** Source information **
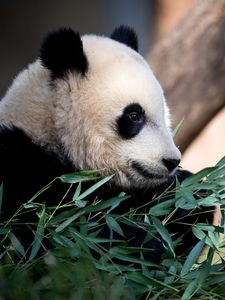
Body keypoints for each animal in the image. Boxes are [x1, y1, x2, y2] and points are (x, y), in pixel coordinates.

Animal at [0, 25, 212, 260]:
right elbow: (49, 236)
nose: (172, 161)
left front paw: (186, 197)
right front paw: (142, 241)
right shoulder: (19, 168)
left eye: (165, 116)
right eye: (134, 116)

** Task to complete **
Leave images out of the retyped records; keep all else exact.

** Reply **
Body keypoints for each animal in the image. Boxes are [x1, y1, x2, y2] and points are (x, y), in pixel coordinates.

Animal at [0, 25, 212, 260]:
right elbow: (49, 236)
nose: (172, 161)
left front paw: (186, 197)
right front paw: (142, 241)
right shoulder: (19, 168)
left eye: (165, 116)
right eye: (134, 116)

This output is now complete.